The Cognitive Toolkit (CNTK) Understands How You Feel

header pic

Posted: 2017-12-12

Some Background

CNTK

The original name for Microsoft's CNTK was the Computational Network Toolkit, now known today simply as the Cognitive Toolkit, still abbreviated CNTK for short. It was orignally written and offered up as a C++ package and now has Python bindings, making it much more widely adoptable.

In its original words: [CNTK is] a unified deep-learning toolkit that describes neural networks as a series of computational steps via a directed graph

It was first open-sourced in April of 2015 with intended use for researchers and protoypers using GPUs for accelerated matrix calculations, much of what deep learning is built upon these days. Interestingly, TensorFlow has its initial public release in November of 2015. Of note, 2015 was also a good year for Microsoft Research in the computer vision space as they won the ImageNet challenge that December using this toolkit and a 152-layer deep neural network.

Since the beginning CNTK has been available for Linux and Windows. We will be using a Linux Docker image in a minute.

FER Faces Data

This data comes via a Kaggle competition on facial expressions found here.

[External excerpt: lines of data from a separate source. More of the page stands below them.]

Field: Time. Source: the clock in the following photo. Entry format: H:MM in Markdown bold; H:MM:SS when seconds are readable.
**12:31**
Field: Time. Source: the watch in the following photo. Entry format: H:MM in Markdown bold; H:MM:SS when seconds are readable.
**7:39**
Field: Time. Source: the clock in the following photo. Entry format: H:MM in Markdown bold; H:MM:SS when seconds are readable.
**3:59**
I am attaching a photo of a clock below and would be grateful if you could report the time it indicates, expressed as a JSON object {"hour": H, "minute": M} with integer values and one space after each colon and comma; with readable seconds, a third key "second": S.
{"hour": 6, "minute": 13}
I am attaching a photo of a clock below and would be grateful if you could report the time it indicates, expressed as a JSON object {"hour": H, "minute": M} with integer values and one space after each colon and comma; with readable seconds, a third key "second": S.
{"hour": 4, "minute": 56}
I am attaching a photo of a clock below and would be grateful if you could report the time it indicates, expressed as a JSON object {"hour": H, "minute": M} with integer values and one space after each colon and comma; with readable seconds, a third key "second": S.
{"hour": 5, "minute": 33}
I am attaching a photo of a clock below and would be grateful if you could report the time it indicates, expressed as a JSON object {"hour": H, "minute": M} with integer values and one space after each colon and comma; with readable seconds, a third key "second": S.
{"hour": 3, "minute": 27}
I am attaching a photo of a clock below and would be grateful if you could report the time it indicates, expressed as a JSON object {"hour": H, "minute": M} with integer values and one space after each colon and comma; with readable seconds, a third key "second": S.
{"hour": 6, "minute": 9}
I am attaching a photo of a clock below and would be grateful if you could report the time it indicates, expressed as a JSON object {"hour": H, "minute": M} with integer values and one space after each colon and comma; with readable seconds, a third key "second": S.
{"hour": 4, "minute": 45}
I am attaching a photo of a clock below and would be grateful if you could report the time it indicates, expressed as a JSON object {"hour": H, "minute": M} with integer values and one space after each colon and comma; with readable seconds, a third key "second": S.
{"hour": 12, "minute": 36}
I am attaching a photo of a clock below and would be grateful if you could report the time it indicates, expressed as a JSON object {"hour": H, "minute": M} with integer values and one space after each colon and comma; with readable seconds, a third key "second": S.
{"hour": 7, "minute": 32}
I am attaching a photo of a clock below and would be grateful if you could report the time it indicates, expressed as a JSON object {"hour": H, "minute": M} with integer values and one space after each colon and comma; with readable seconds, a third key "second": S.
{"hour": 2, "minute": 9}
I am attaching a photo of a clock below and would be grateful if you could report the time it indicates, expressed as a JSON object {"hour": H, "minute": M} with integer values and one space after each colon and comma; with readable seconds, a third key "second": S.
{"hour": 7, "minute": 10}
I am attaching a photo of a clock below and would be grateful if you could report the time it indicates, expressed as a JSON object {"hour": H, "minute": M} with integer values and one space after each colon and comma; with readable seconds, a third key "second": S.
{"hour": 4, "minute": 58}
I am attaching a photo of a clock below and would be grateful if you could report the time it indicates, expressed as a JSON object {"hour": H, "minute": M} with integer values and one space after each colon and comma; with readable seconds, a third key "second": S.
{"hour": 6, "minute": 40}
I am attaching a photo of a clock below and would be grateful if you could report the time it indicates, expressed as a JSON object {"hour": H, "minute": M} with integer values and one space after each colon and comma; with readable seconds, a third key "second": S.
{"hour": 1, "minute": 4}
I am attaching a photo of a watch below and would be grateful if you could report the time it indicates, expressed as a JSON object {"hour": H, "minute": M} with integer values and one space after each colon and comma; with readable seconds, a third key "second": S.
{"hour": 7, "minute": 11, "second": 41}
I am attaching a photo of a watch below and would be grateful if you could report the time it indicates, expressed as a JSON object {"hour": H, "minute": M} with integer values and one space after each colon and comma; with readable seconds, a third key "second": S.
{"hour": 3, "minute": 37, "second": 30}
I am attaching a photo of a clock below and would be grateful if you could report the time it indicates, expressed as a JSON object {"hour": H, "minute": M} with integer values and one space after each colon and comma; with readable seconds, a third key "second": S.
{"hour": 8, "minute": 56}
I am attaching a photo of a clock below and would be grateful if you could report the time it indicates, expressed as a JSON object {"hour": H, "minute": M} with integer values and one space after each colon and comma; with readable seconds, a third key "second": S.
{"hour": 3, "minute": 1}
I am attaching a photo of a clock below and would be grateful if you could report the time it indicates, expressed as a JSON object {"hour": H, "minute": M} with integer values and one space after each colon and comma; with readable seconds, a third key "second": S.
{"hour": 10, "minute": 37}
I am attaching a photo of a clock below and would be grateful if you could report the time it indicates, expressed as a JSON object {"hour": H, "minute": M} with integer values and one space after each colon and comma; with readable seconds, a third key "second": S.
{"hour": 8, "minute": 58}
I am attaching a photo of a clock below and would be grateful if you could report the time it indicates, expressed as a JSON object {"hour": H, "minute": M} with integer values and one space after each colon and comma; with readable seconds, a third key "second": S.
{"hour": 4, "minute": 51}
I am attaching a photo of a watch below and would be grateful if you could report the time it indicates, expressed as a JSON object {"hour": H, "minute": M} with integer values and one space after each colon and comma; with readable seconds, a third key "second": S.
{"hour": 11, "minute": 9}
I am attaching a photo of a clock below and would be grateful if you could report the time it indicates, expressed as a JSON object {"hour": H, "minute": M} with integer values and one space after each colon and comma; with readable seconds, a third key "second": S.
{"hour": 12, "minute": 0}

The data consists of 48x48 pixel grayscale images of faces. The faces have been automatically registered so that the face is more or less centered and occupies about the same amount of space in each image. The task is to categorize each face based on the emotion shown in the facial expression in to one of two categories, Happy or Sad. That being said this dataset has images (all but two of interest were dropped in this analysis) for a total of 6 emotions: Angry, Disgust, Fear, Happy, Sad, Surprise, and Neutral.

How I set things up

Since I'm on a Mac, I chose to use the Docker image of CNTK (instructions found here). This pulls down an image of a pre-created system and I run it in my own Docker container basically recreating an Ubuntu setup with CNTK locally. It's pretty neat! And then I can run Jupyter notebooks on my system and pull in local files and write out data as needed. Let me show you how and then after we'll talk about the CNNs.

By following this Doc I got a Jupyter notebook up and running with CNTK with all of the Tutorial notebooks at the ready and the ability to upload or create new ones as needed.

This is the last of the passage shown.